Information provided:
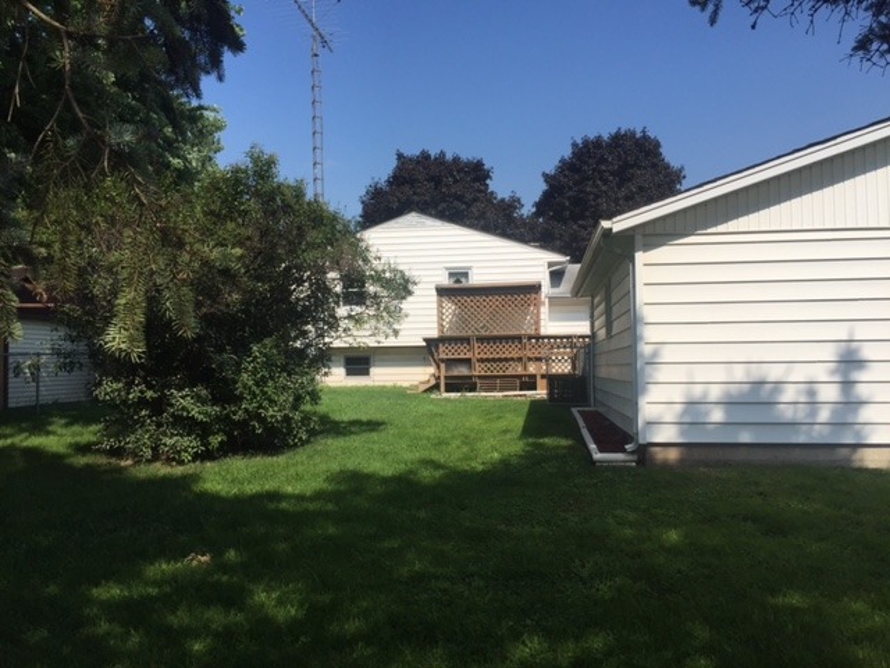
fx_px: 746
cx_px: 445
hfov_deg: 61.7
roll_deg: +0.3
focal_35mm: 29
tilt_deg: +3.2
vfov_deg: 48.2
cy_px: 334
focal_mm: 4.15
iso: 32
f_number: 2.2
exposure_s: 1/2825
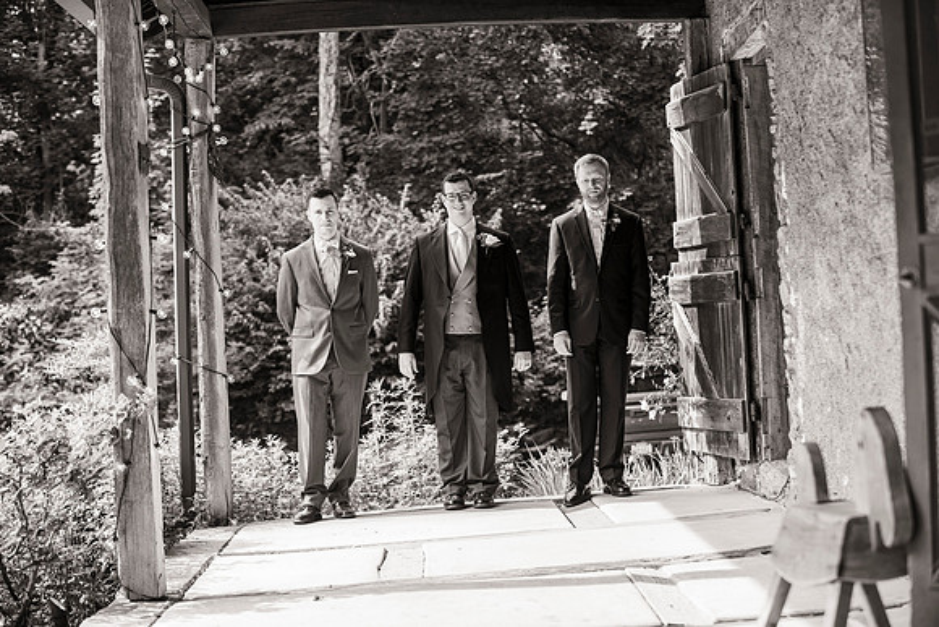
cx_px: 470
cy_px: 314
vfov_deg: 18.2
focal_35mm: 75
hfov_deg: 27.0
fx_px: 1957
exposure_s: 1/500
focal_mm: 75
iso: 400
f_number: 3.5
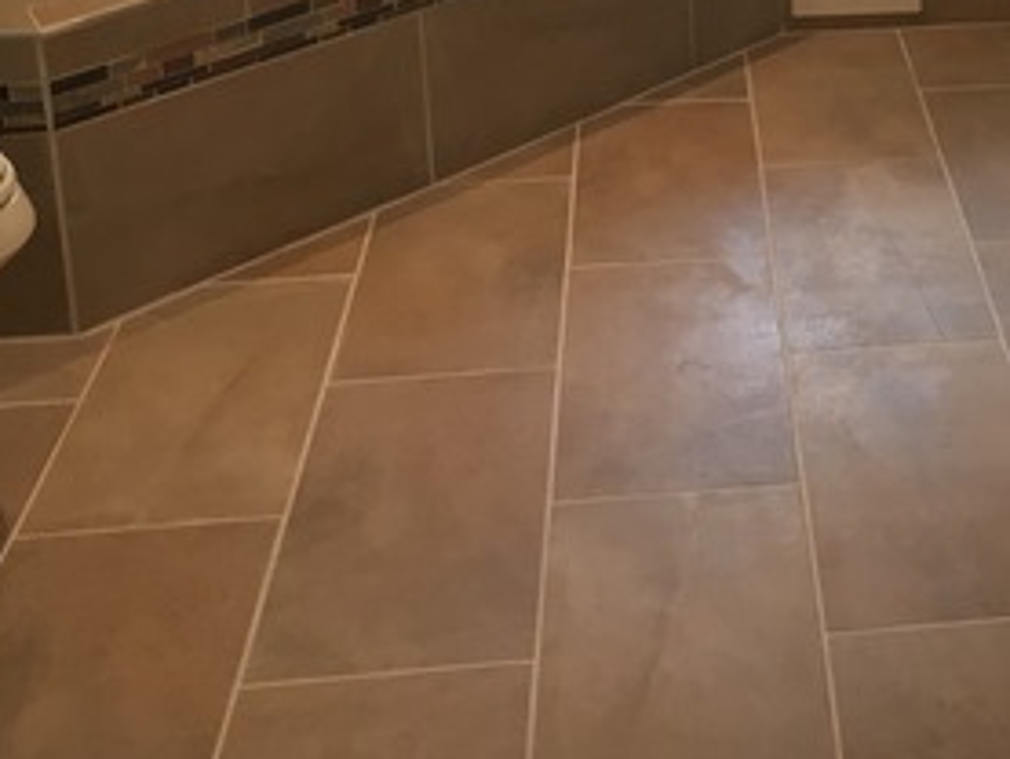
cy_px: -102
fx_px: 1956
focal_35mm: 67
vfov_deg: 20.8
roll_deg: -1.1
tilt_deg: -16.4
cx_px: 952
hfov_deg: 27.7
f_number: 2.2
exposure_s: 1/30
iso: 32
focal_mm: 4.15
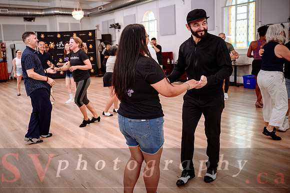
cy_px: 79
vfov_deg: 41.2
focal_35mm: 32
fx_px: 256
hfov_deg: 58.6
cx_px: 119
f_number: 2.8
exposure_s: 1/250
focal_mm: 27
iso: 1000
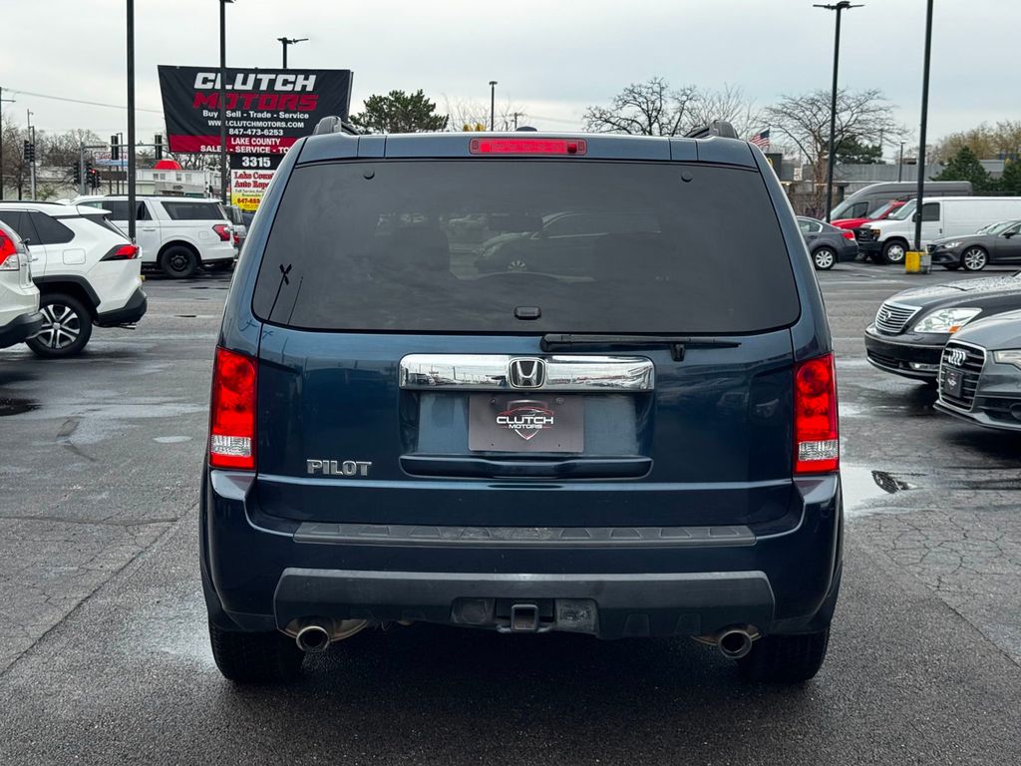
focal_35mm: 48
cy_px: 383
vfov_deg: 30.3
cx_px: 510
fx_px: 1416
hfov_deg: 39.7
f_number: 1.78
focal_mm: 6.76
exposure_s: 1/1287
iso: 64
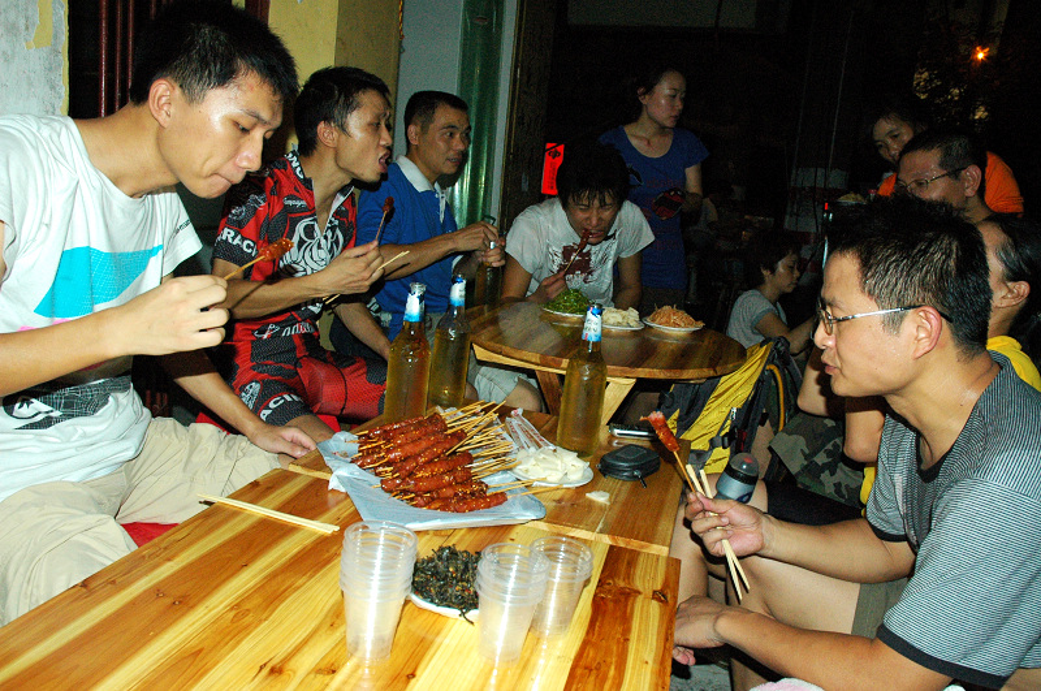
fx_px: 780
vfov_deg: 47.8
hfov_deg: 67.5
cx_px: 520
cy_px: 346
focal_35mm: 27
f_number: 7.1
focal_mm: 18
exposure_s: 1/250
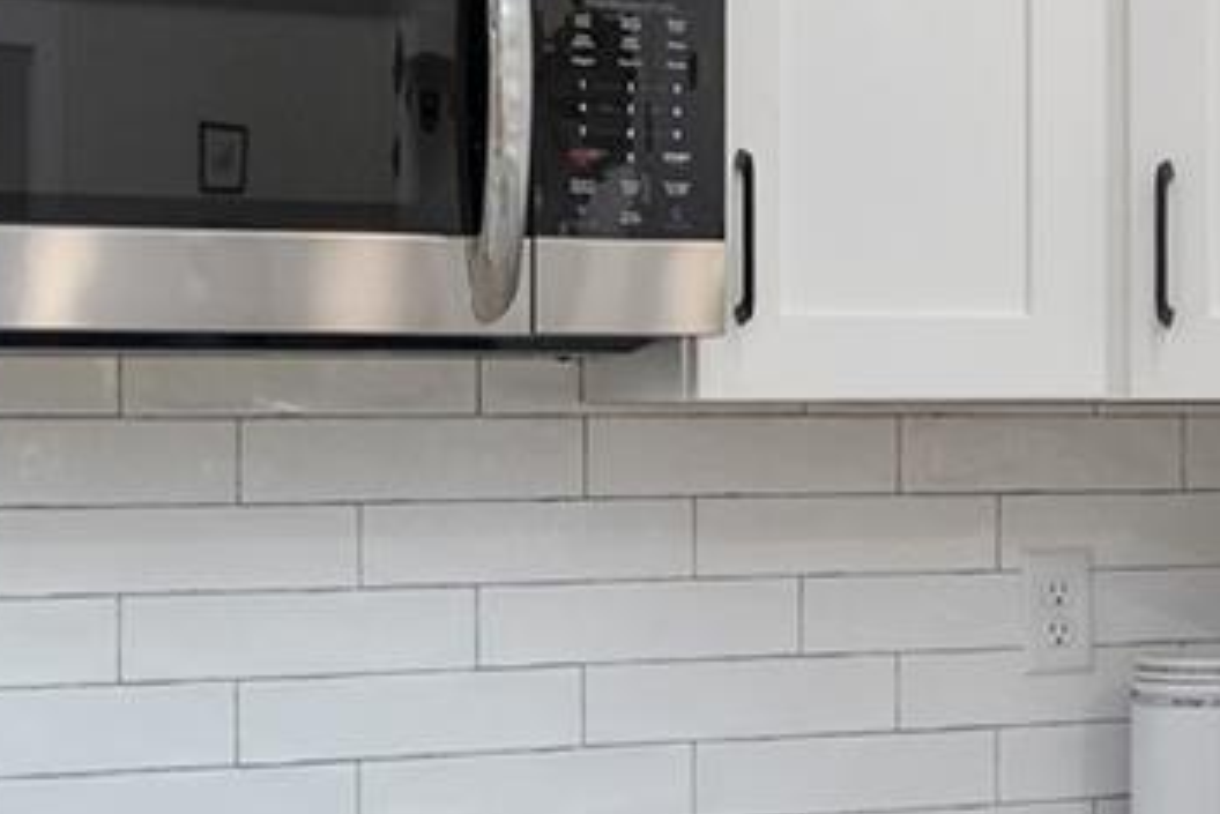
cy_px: 443
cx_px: 1390
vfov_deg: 13.7
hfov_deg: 19.4
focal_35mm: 100
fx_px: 3390
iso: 320
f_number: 7.1
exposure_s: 1/13
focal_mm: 22
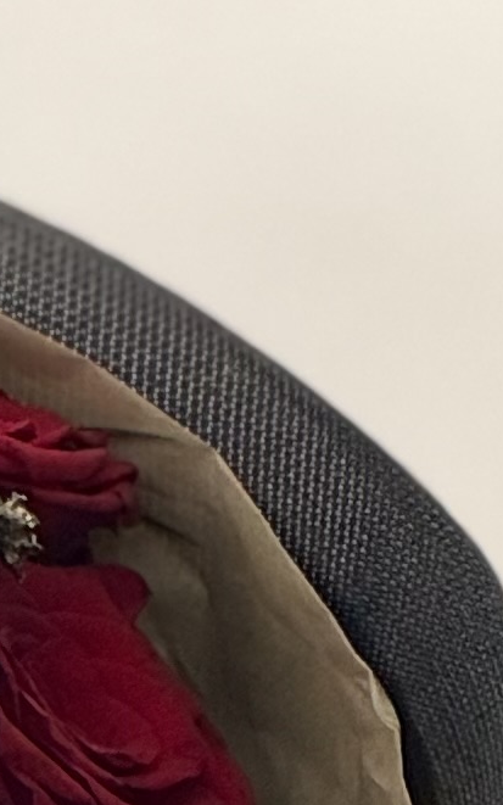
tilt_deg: -8.4
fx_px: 17024
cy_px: 1402
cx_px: -865
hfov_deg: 1.7
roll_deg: -1.3
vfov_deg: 2.7
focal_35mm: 776
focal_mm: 15.66
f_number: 2.8
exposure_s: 1/177
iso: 50
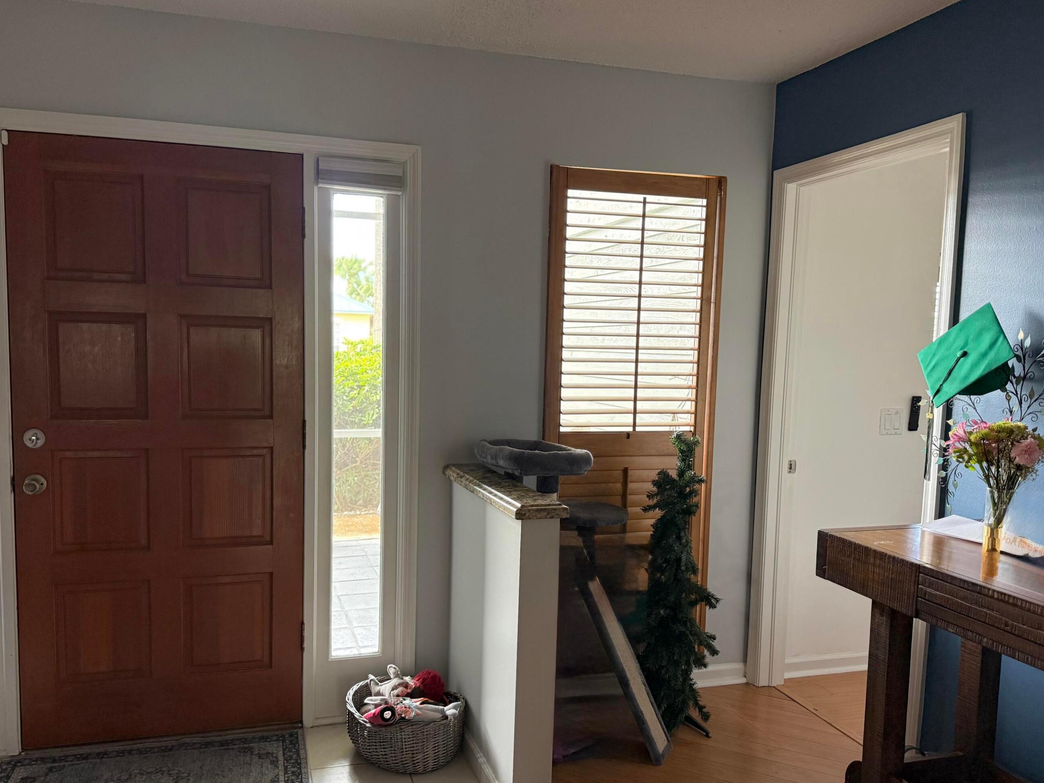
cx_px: 500
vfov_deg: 49.7
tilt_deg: -5.1
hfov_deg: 63.4
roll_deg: -0.9
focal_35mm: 28
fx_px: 844
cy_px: 428
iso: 320
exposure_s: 1/60
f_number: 1.78
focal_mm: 6.76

Task item: Your reply should consist only of the lines running from the line with "focal_mm: 15.66" to the end of the entries, both included, copied exactly and without any pictures.

Exercise response:
focal_mm: 15.66
f_number: 2.8
exposure_s: 1/177
iso: 50
cx_px: 500
vfov_deg: 49.7
tilt_deg: -5.1
hfov_deg: 63.4
roll_deg: -0.9
focal_35mm: 28
fx_px: 844
cy_px: 428
iso: 320
exposure_s: 1/60
f_number: 1.78
focal_mm: 6.76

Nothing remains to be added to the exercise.